The Siena College dome in Loudonville, NY, a suburb of Albany.

A recent survey published by the Siena College Research Institute suggests that not everyone is on board with New York Governor Kathy Hochul’s plan to allow social equity candidates first dibs on adult use retail dispensaries in New York.

The poll, which focused on New York’s 2022 political races, was completed by 804 New York State registered voters with a margin of error of 4.2 percent.

The question asked those responding to give their thoughts on New York’s effort to ensure many of the state’s first adult use dispensary licenses go to social equity candidates – phrased in the poll as “Ensuring that many of the first licenses for marijuana retail stores go to those previously convicted of marijuana-related crimes or their family members”.

[Download the poll with crosstabs.]

The results showed 54 percent were in opposition to social equity efforts, with just 33 percent in favor. Republicans polled came out as 72 percent opposed, with Democrats at a 45/43 percent split in favor/opposed. Age was another large factor in the disagreement, with results skewing towards more opposition in each advancing age-bracket.

“I was surprised at face value when I saw that,” said Mary Kruger, the executive director of the Rochester chapter of the National Organization for the Reform of Marijuana Laws. “When they broke it down by party, Democrat or Republican, I saw that close to a majority of Democrats were in favor.

“I have had the experience, having the same conversations for five plus years now and overwhelmingly hear support from folks when we talk about the fact that equity in New York specifically means getting access and opportunities for licenses to folks who have been disporoptiantly harmed by marijuana prohibition, specifically those who, themselves, or family members have been convicted.”

Eighteen to 34 year-olds showed only 30 percent opposition, the bracket of 35-54 raised that number to 45 percent, while the 55+ demographic showed strong feelings of disagreement at 66 percent.

“Which is interesting again when we are looking at the specific question and how it was phrased,” continued Kruger. “I think if you look at the older demographic and ask if they are in support of legalization, that’s one of the fastest growing age demographics gaining support for legalization.

“It’s the medical part of it because they are finding the medical benefits of it. Similar to breaking it down between Democrats and Republicans, it’s a common theme with social equity or any type of progressive legislation overall, we are seeing the younger demographic be more supportive of it. They seem to be more in tune with those issues and understanding the importance of equity.”

A racial divide was evident, with support/opposition numbers coming in at a 29/59 split for those identifying as white, while Black/African-Americans showed 48 percent favor compared to just 37 percent opposed. Latinos made the strongest show of support for social equity efforts at 52 percent with 40 percent against.

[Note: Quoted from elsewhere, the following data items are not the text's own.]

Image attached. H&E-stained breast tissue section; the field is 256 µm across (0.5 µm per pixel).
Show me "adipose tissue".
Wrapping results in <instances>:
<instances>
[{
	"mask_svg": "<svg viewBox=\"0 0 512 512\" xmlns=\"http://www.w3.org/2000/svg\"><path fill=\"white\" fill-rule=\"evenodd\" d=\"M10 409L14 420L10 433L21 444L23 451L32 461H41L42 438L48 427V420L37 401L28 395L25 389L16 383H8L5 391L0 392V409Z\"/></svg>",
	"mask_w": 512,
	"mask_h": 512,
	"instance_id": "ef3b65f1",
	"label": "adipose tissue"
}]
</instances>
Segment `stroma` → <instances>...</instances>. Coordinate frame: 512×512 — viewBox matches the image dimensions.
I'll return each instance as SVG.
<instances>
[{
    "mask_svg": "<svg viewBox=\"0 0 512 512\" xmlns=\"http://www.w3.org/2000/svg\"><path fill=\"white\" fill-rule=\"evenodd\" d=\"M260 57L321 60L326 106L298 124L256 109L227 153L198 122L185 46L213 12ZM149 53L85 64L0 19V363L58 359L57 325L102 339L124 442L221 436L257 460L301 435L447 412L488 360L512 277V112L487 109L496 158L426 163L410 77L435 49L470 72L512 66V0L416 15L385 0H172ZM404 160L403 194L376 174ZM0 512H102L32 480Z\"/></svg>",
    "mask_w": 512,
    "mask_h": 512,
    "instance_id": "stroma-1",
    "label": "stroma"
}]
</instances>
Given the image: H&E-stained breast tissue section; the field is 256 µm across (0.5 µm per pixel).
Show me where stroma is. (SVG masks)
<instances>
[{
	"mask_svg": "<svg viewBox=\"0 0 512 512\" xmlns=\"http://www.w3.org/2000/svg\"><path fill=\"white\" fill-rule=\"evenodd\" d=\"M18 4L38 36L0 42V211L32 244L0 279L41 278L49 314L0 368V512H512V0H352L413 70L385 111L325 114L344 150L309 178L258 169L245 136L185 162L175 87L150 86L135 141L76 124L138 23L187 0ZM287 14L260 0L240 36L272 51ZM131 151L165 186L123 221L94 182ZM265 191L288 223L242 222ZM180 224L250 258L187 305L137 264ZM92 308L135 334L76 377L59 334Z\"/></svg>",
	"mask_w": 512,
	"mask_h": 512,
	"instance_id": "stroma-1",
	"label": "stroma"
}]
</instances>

“I believe that people who lived in public housing, and in particular, neighborhoods where there is concrete evidence of disproportionate policing were collateral damage in the war on drugs,” said Osbert Orduña, CEO of The Cannabis Place and a social equity applicant hoping to open retail dispensaries in New York and New Jersey. “If a person who lived in these communities was not arrested, it does not take away from the fact that they lived in and survived these war zones.

“The people who lived and survived in these war zones were also negatively impacted by cannabis criminalization, dealing with the daily harassment of stop-and-frisk, and navigating the open air drug markets. The fact that people who walked this tightrope and survived are now being ignored adds to the trauma of being part of the collateral damage.”

Orduña details his experience growing up in an impact zone, noting he had been stopped and frisked numerous times and found himself caught in shootouts. He says he is in full support of social equity initiatives in the cannabis industry.

“It feels to me that anyone in these specific neighborhoods earned their right to be eligible to apply,” said Orduña.

Despite the constant influx of information and legislation regarding social equity and the cannabis industry, Kruger says survey results like this indicate more education for the public is needed.

“When people see the word ‘crime’, there is already a negative condentation there,” said Kruger. “It needs to be phrased as who has been disproportionately impacted by marijuana prohibition.

“It’s not saying that someone who committed murder is going to get the first license. There are some criteria there. Even if you weren’t arrested but a family member was, what is the collateral consequence?

“There is a lot there that we are still educating people on and it’s a conversation we will be having for a while.”

Gretchen Schmidt, Faculty Program Director for criminal justice and cannabis control from Excelsior College agrees. Schmidt believes that it’s worth noting the poll was taken among registered voters, many of which she feels, if they have been convicted of a cannabis crime, are disenfranchised and do not vote.

“The Siena poll highlights the need for education amongst New York constituents on the real losses suffered by so many New Yorkers by the war on drugs,” she said. “The poll also highlights how much work needs to be done to educate the public on the disproportionate impact of cannabis policing on minorities.”